Id like to update the bathroom a bit so my initial idea was to frame the mirror, paint the vanity, and replace the tiles with sheetrock. But how do i light the room? Any tips and recommendations are welcome.

link to ceiling http://imgur.com/a/2jSUG


----------



## elie2wins (Jan 23, 2016)

*Sheetrock ceiling tiles with recessed led*

Ok so heres my update:

It took some thought but i figured out the solution. 

I had some extra window trim and corner blocks and used them to frame the builders grade mirror that was damaged near the bottom. 

I painted the vanity a dark grey to better match the old tiles. Ill gut it one day but i needed to give the bathroom a more updated look.

I removed the florescent lighting fixtures and tiles and replaced with 1/2 inch sheetrock and slim recessed led fixtures.

This bathroom is ultra bright now.
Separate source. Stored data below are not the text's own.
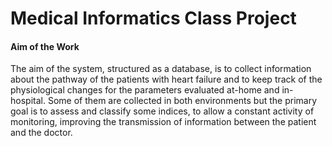 # Medical Informatics Class Project
#### Aim of the Work
The aim of the system, structured as a database, is to collect information about the pathway of the
patients with heart failure and to keep track of the physiological changes for the parameters evaluated
at-home and in-hospital.
Some of them are collected in both environments but the primary goal is to assess and classify some
indices, to allow a constant activity of monitoring, improving the transmission of information between
the patient and the doctor.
So i have to figure out a way to darken the room a bit.


----------



## elie2wins (Jan 23, 2016)

heres a better view of the frame added to mirror


----------



## IslandGuy (Jan 30, 2014)

"My bathroom is too bright I must darken it?" That's a first...


----------



## elie2wins (Jan 23, 2016)

IslandGuy said:


> "My bathroom is too bright I must darken it?" That's a first...


Its a killer on the eyes when you initially turn them on. And compared to the lighting before, its hella bright, and combine that with highly reflective wall to wall tile :vs_sun:


----------



## ddawg16 (Aug 15, 2011)

See if you can replace the LED lamp with a lower wattage unit.

Are they dimmable bulbs?


----------



## IslandGuy (Jan 30, 2014)

I was going to suggest a dimmer until I noticed the switch/receptacle arrangement in the fully tiled wall...


----------



## elie2wins (Jan 23, 2016)

ddawg16 said:


> See if you can replace the LED lamp with a lower wattage unit.
> 
> Are they dimmable bulbs?


these particular lights arent but there is a dimmable version. I could send these back for a set of 6w's


----------



## elie2wins (Jan 23, 2016)

IslandGuy said:


> I was going to suggest a dimmer until I noticed the switch/receptacle arrangement in the fully tiled wall...


yea this was my low cost bathroom remodel. We just moved in and hated the this bathroom so much. I had to do something now, but a full gut job will come soon enough


----------